• _What is expected_: In the forum thread on adding a powerhead to an Mbuna tank, what are the tank's capacity and footprint?

• _Supplied passage_:
# Should I add powerhead to Mbuna tank?



## travisbundo (May 4, 2011)

I'm thinking about adding a Hydor Koralia Evo PowerHead, either the Evo 750, 1050 or 1400. The tank is 60 gallon, 48 x 12 footprint with mainly Msobo and Rusties, both are around 2". Only water circulation is from 2 AC110s, I keep water level fairly high so these really only disrupt the surface level.Would this be too much current for them? Which model would you guys recommend for a tank that size? There are a few reason I'm thinking about adding this; to prevent thermal laying, to provide current for the fish to swim in for a more enjoyable habitat and to stir up any waste that the filter intakes miss before it settles in the sand substrate. I was thinking about positioning on the side of the tank, in the front towards the bottom. My thinking was that this would provide a nice current throughout the front of the tank, pushing any waste to the intakes in the back of the tank.

What are your thoughts?


----------



## DJRansome (Oct 29, 2005)

What is the gph of the AC 110s? I use filtration as opposed to powerheads.


----------



## justinf67 (Jul 19, 2009)

DJ, they are rated at 500gph....


----------



## travisbundo (May 4, 2011)

935 GPH w/out air, I was looking at this model as well, I love the Hagen products that I currently own. The main turnoffs included the cost, $110 on Dr. Foster and Smith (2-3 times what I would pay for the Koralia) and the look of it. The adjustsments, tubes and different flows looked complicated. I want forward water movement, having a prefilter on it would not hurt, but I'm currently turning my tank over 17 times a hour so I should be okay in that department.


----------



## travisbundo (May 4, 2011)

Oh, I misunderstood you, I thought you were asking about the AC110 Powerheads. Yes they are 500, it is possible that I could modify one of the outputs so it is a tube output towards the bottom of the tank. Although that would remove all top of water movement on that side of the tank.

• _Supplied material_:
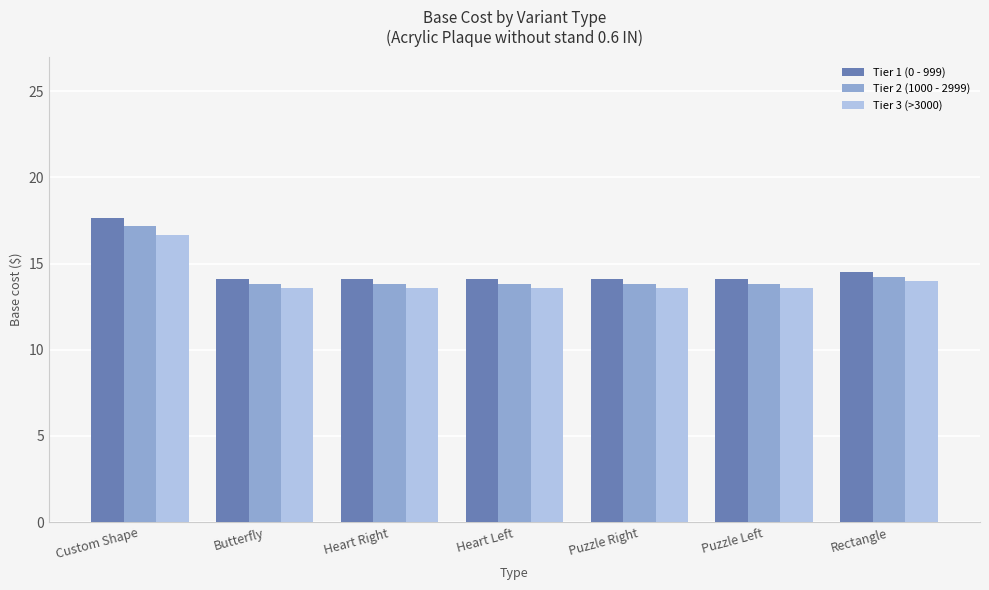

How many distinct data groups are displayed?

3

• _Response to the task_: The tank holds 60 gallons and has a 48 x 12 footprint.